In spite of an increasing take-up of Islamic finance in Sub-Saharan Africa generally, the use of Islamic finance for solar PV projects is not yet widespread (the first solar sukuk of its kind is being launched by an Australian developer for a 250MW solar PV project in Indonesia).
However, the increasing activity in Sub-Saharan Africa by Gulf-based sponsors is likely to drive growth in this area in the future. Large scale projects and the growing desire of institutions to play a greater role in Africa will be a key factor of such growth. For example, the Islamic Development Bank (IDB) launched its US$180 million Renewable Energy for Poverty Reduction programme in 2014, targeting West Africa in particular.
The relatively small size of individual solar PV projects in Africa and the high transaction costs of project financing certainly means that a more commoditised approach to financing would be welcome for the industry. However the desire for standardisation is somewhat at odds with the complexities of successfully developing and financing power projects in Sub- Saharan Africa. This is because the need to understand and mitigate risk through contractual and insurance-based mechanisms (and to provide liquidity support for struggling utilities) remains, whatever the technology.

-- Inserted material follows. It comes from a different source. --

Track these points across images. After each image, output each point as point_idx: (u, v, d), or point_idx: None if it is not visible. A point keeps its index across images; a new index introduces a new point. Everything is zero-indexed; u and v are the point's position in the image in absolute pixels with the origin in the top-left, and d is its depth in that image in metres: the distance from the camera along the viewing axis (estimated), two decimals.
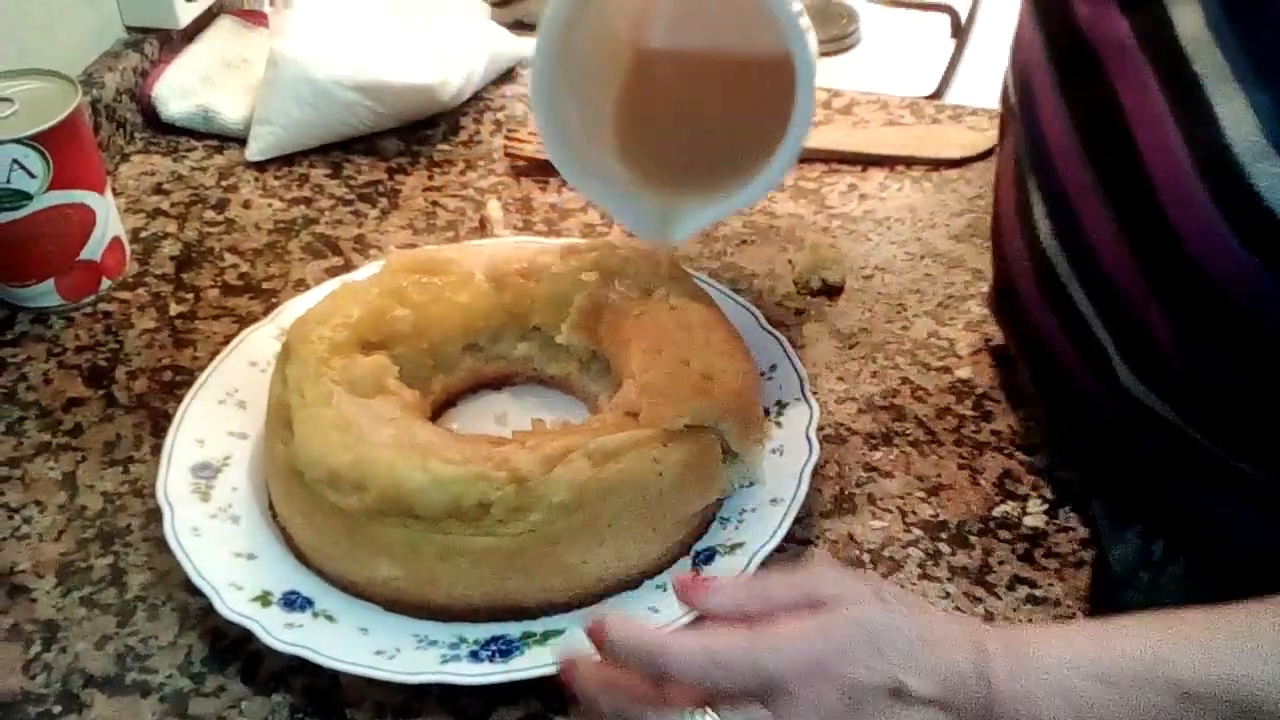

Now is the time to capitalise on the opportunities for solar power in Africa. Utility-scale projects are growing rapidly in number, markets are developing and institutions that can make a difference are focused on improving scale and repeatability. Grid issues remain a challenge, and significant investment is required to reinforce and expand transmission and distribution capacity.
However, the real prize is the commercialisation of off-grid solutions – unlocking the potential to provide power to Sub-Saharan Africa’s 600 million people currently living without access to electricity supply. This is challenging from a technology perspective as much as a commercial one. It requires effective storage technologies at a competitive cost to shift load and enable solar PV to meet a non-industrialised demand profile.